*** Block opens ***

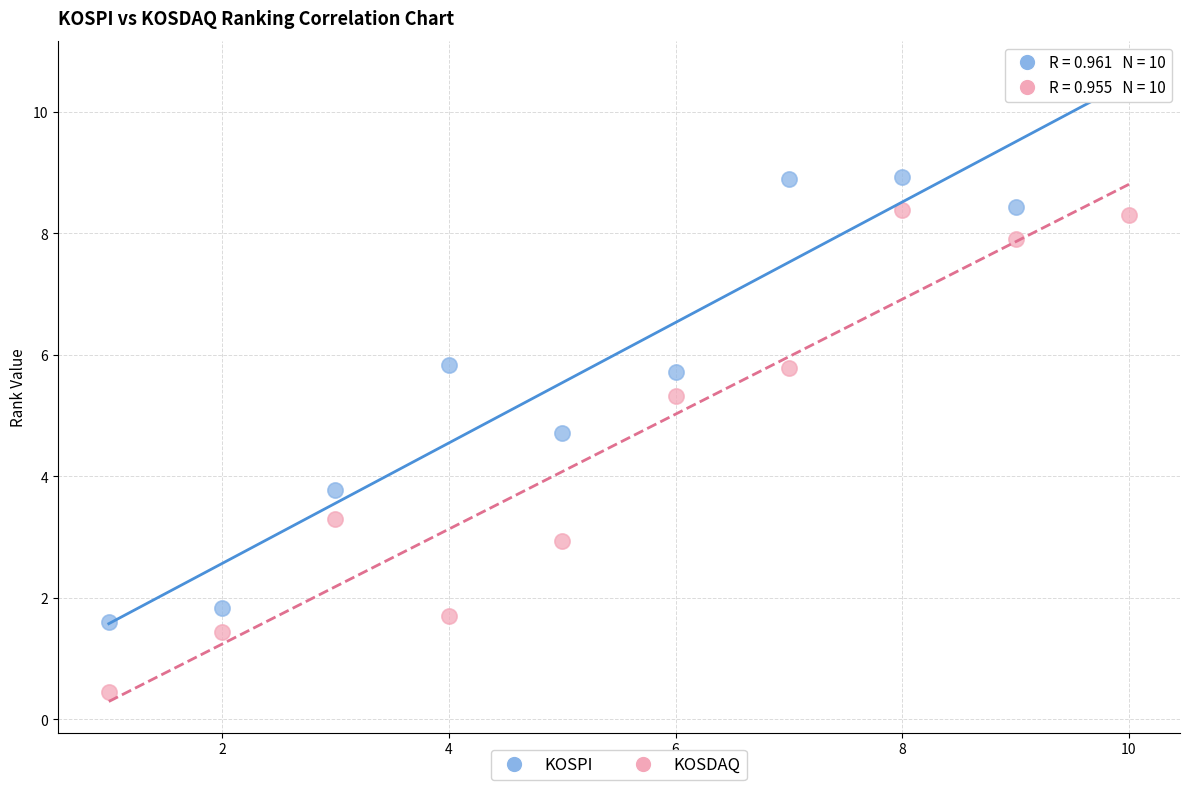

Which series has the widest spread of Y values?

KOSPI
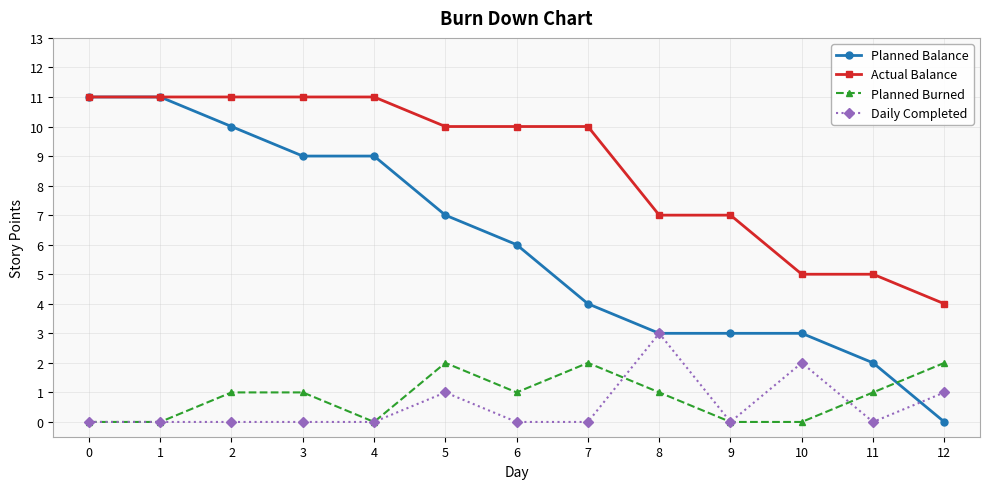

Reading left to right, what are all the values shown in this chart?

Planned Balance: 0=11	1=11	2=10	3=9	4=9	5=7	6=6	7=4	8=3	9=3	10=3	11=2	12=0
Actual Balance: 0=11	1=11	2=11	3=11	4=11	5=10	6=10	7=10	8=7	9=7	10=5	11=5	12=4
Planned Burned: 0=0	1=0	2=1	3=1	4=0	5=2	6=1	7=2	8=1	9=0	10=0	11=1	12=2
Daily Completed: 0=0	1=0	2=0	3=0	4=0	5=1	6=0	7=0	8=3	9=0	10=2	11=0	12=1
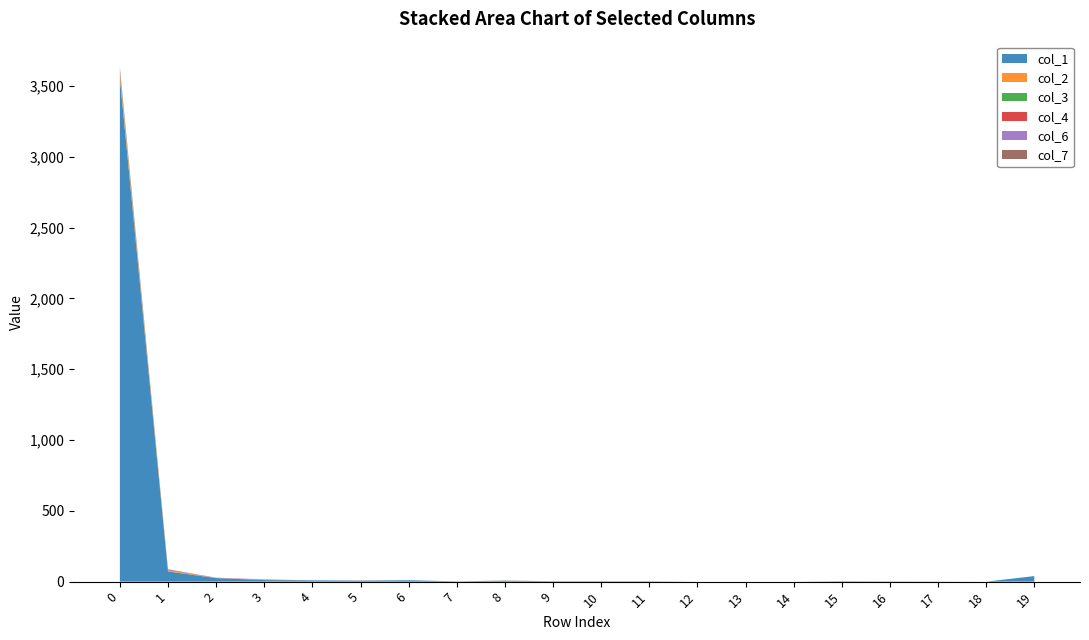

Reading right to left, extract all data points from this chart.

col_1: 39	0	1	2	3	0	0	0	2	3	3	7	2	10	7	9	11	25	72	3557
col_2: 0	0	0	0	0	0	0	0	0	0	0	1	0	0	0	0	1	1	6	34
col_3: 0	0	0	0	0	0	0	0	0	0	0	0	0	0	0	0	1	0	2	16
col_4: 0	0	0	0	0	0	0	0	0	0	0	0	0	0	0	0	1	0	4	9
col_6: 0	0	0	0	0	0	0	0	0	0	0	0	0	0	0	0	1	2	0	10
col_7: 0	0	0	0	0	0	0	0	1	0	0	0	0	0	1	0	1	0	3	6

*** Block closes ***

• _EXERCISE REQUIREMENTS_:
Rewrite the stretch from the line containing "Reading right to" through the end of the records, replacing "data points" with "values" and leaving everything else unchanged.

• _RESPONSE TO THIS EXERCISE_:
Reading right to left, extract all values from this chart.

col_1: 39	0	1	2	3	0	0	0	2	3	3	7	2	10	7	9	11	25	72	3557
col_2: 0	0	0	0	0	0	0	0	0	0	0	1	0	0	0	0	1	1	6	34
col_3: 0	0	0	0	0	0	0	0	0	0	0	0	0	0	0	0	1	0	2	16
col_4: 0	0	0	0	0	0	0	0	0	0	0	0	0	0	0	0	1	0	4	9
col_6: 0	0	0	0	0	0	0	0	0	0	0	0	0	0	0	0	1	2	0	10
col_7: 0	0	0	0	0	0	0	0	1	0	0	0	0	0	1	0	1	0	3	6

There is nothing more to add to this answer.